The ones which merely host impaling/rape fests are considered sub-par, as far as cool cults go.

Kurt said...

@Kristine: The stranger thing is what separates the men from the SAD men.

@Dana's Brain: My Brain is trying to tell Nicholas Cage to never dress up in a bear suit again.

@Anna: It's only an issue if I acknowledge it.

@Scandy: I woke up before I could really take it all in. I just remember the impalement. It's like a Postcard from my insanity that says "Wish you were here"

@Prosy: There's a name for people who never think they are being trapped. It's "my victims".
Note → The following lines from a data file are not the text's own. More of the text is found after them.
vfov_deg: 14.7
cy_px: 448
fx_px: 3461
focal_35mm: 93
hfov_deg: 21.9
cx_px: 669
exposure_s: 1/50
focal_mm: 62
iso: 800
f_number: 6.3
@Soda: I like the edge they give to my dream state though.

@Nate's Mom: Dealing with balls is a tricky sport and I'm glad you are paying it the proper attention and fore-thought.

Kurt said...

@SMU, Kid: I try to do a hail mary after each orgasm. The football throw I mean. Not that weird thing with the anal beads or whatever.

@OhExcuseMe: Well we only just got our immolation license and everyone is a little shy and Hey! That shit hurts!

Char said...

stop eating cool ranch doritoes before bed

sour said...

the last supper had a robot in it?
uhh

there was something funny or cool that i wanted to say but i forget

Steam Me Up, Kid said...

You're getting your beads mixed up again, Kurt. There's anal beads, then there's rosary beads. If you say a Hail Mary on each anal bead as it pops out, you'll be there all day. Instead, try ripping the whole strand out really fast like you're starting a motorboat, and scream out "Praiiiiiiise Jesus!" really loud. That's pretty much the same thing as praying with a rosary, only with a little more poop shrapnel.
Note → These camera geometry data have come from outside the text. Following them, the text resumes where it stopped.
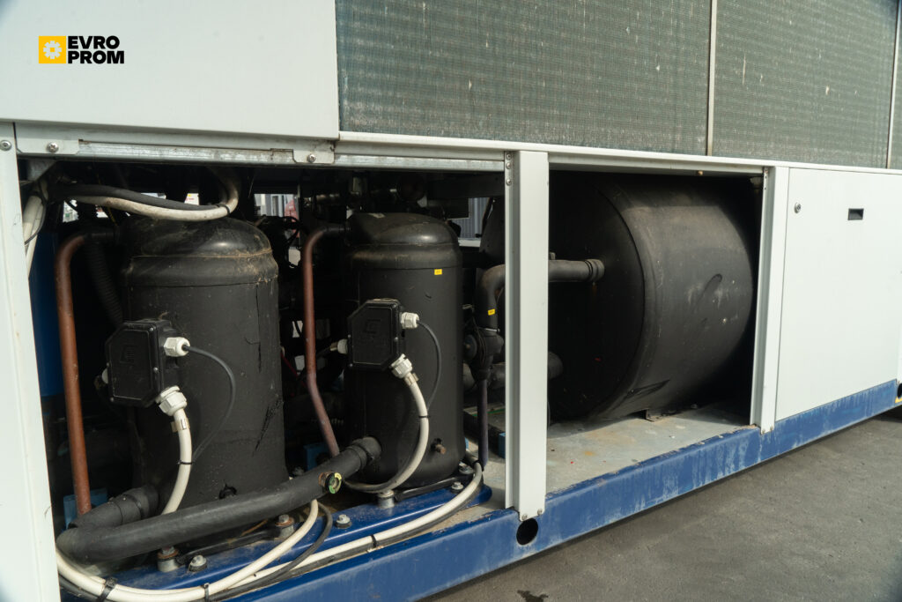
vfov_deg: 53.1
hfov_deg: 73.7
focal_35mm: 24
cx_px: 451
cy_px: 301
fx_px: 601
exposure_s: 1/100
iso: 640
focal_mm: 24
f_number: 13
How am I not a Sunday School teacher yet?

I'm Nate's Mom said...

I am so offended and disgusted right now (yeah, I'm talking to you, Steamy!). Did I tell you I have a sister who's a nun? Yeah, Our Lady of the Perpetual Rosary. Not kidding.

Kurt said...

@Char: But they help me smell my feelings!

@Sour: Hahahaha. That was so funny and cool.

@SMU,Kid: You're practically a saint by now probably, Like St. bEcKy of Pedophilia.

@Nate's Mom: Well that's a real kick in the scrotum.

Brandy Rose said...

Start using "the stranger" before bed, you'll sleep better.

Susan said...

And just what's wrong with an impalement? I've been entertaining that idea all day...

And it'll happen the instant someone puts their naked, smelly balls in my lap.

Sleep well.

Mona Lott said...

It was so hard not to skip ahead to the * this time. Oh The Stranger! I haven't done any research (yet), but I think it's like the whole pee standing up thing:( Darn you again, God.

@SMU,Kid: The whole "Praiiiiiiise Jesus!" scenario... Solid gold!

Miss Yvonne said...

I think the important thing here is that I also feel really gross after eating too much cotton candy. But yet I love it and can't stop eating it when I have it. Up yours, cotton candy.

Kurt said...

@Brandy: Hey M.I.A! It's nice to see you around. I think the Stranger needs to not visit my house. Too many kids.

@Susan: Me and my exceptionally clean and appropriately covered testes will sleep like a baby.

@Mona: Yeah, for ladies a stranger would feel like a OB/GYN visit probably.

@Miss Yvonne: Cotton Candy is a hard woman to love, yet I still do. She keeps promising she'll stop drinking. I believe her.